Türk Telekom’un fahiş zamlarına değinene Kırkpınar, “Recep Tayyip Erdoğan bazı kamu bankalarını, kamu kuruluşlarını ve bazı kuruluşları Varlık Fonu diye bir fonda topladı. Halk Bankası, Ziraat Bankası ve diğer bankaları. Bunun dışında Türk Telekom, İstanbul Borsası vs. On binlerce üyesinden kar eden Türk Telekom, KKM’den 7 milyar TL gelir elde etti. Peki bu kurum şimdi ne yapıyor? Müşterilerine verdiği hizmetin fiyatını yüzde 200 arttırıyor. Peki herhangi bir kurum bu konuda bir inceleme başlatabilir mi?

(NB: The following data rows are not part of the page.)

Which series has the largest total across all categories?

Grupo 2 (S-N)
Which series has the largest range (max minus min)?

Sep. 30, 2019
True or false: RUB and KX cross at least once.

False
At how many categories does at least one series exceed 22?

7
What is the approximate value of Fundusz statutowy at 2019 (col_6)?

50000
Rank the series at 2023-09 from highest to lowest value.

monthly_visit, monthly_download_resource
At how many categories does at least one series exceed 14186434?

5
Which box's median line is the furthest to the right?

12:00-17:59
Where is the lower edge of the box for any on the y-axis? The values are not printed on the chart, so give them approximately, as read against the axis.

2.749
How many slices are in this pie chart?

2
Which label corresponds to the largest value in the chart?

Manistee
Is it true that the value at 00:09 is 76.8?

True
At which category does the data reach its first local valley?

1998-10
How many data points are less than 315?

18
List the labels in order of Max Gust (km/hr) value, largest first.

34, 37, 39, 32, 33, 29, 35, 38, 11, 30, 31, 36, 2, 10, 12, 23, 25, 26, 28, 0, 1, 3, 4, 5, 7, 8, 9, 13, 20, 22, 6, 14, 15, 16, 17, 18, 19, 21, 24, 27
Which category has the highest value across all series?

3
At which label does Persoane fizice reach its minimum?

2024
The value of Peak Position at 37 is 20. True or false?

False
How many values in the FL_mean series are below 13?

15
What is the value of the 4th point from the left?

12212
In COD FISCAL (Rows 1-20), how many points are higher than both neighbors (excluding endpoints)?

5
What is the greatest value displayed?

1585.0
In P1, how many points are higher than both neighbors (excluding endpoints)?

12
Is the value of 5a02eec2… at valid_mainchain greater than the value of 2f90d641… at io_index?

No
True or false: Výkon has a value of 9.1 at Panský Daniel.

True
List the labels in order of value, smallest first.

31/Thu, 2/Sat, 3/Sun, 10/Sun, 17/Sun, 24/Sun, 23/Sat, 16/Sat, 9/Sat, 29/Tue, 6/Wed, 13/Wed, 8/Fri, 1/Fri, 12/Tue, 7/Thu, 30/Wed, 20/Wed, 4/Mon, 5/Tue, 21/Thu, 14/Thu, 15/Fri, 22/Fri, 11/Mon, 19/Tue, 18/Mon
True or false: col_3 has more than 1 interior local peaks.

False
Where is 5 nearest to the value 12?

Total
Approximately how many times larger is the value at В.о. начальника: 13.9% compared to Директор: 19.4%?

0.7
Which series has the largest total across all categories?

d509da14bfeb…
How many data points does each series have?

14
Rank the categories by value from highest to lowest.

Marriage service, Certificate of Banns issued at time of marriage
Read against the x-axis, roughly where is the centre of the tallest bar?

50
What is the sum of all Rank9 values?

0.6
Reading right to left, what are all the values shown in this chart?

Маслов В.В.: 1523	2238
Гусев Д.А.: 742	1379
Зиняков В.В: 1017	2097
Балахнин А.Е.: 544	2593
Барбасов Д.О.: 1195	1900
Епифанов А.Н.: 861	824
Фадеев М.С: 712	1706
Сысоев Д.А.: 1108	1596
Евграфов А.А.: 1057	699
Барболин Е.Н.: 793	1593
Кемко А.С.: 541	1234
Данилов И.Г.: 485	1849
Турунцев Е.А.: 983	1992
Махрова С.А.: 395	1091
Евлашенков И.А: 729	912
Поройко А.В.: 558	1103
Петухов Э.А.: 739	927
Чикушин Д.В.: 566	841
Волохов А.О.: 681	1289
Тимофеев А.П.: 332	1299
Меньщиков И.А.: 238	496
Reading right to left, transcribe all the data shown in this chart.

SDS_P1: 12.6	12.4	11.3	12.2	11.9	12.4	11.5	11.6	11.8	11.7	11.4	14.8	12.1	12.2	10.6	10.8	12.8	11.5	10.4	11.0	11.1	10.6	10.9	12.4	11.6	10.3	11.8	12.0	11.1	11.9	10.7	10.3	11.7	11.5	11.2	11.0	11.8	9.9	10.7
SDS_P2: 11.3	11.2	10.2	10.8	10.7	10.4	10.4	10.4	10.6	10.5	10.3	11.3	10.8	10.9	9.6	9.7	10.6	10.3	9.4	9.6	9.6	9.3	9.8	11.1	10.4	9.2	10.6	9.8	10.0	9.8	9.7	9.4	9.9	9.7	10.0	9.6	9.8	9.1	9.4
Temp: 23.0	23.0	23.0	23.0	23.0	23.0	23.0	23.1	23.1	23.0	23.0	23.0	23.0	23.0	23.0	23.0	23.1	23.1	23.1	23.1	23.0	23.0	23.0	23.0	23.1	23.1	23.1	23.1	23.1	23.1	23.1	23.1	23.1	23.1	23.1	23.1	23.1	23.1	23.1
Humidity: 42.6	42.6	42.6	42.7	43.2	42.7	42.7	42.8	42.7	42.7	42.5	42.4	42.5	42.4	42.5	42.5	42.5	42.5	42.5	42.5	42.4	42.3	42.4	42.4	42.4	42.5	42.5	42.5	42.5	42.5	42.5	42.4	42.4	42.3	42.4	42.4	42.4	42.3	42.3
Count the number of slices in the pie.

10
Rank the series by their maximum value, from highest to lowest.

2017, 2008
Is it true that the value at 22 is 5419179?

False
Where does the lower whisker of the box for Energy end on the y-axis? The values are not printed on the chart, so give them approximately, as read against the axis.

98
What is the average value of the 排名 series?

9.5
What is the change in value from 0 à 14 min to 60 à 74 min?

Hayır. Çünkü Varlık Fonu’ndaki şirketler Sayıştay denetiminden muaftır” şeklinde konuştu.
Kırkpınar’dan Bakan Tekin’e 12 soru
Milli Eğitim Bakanı Yusuf Tekin’e 12 soruluk bir soru önergesi verdiğini söyleyen Kırkpınar, şöyle konuştu:
“30 Eylül günü Türkiye’deki bütün üniversiteler eğitime başlayacak. Bu konuda geçtiğimiz yıl üniversite öğrencilerinin yurtlarda yaşadığı rezaleti, can kayıplarını dile getirdim. Eğitim komisyonunun üyesi bir milletvekili olarak bu konunun üzerine daha fazla gideceğim. Yeni dönemde Milli Eğitim Bakanı Yusuf Tekin’e bir soru önergesi gönderdim. Bu soru önergesindeki 12 sorudan birkaçını okuyacağım.
Yurtlarda yemeklerin lezzetli ve doyurucu olması için ne gibi çalışmalar yapılmaktadır?
KYK yurtlarında asansör kazalarının sıklıkla yaşandığı bir yıl olmuştur, size gelen asansör şikayet sayısı nedir? Tespit edilen kazalardaki ölüm ve yaralanma sayısı kaçtır?”
Dilerim Çeşme’ye kıymazlar
Çeşme Projesi’nin iptaline değinen Kırkpınar, “Çeşme’ye kıymamalarını diliyorum. Seçilmiş bir milletvekili olan Can Atalay, İstanbul 13. Ağır Ceza Mahkemesi’nin verdiği bir kararla cezaevinde. Anayasa Mahkemesi, ‘bu kararda hak ihlali var’ dendi. Bu hak ihlali, meclis kürsüsünde okunarak son buldu. Ana muhalefet bu konuda bir çağrı yaptık ancak Can Atalay’a destek veren kişi ve kişilerin bir tiyatrosunu izledik. Çeşme için bir karar çıkmışsa bu karara direnmek önce Çeşmelilerin ve İzmirlilerin görevidir” dedi.
Özlale’nin ayrılışı kan kaybı olmadı
Son olarak İYİ Parti’den istifa eden İzmir Milletvekili Ümit Özlale hakkında konuşan Kırkpınar, “Partiden ayrılan hiçbir milletvekilimizin arkasından olumsuz konuşmadık. Kendisinin ayrılışını da kan kaybı olarak görmüyorum” ifadelerini kullandı.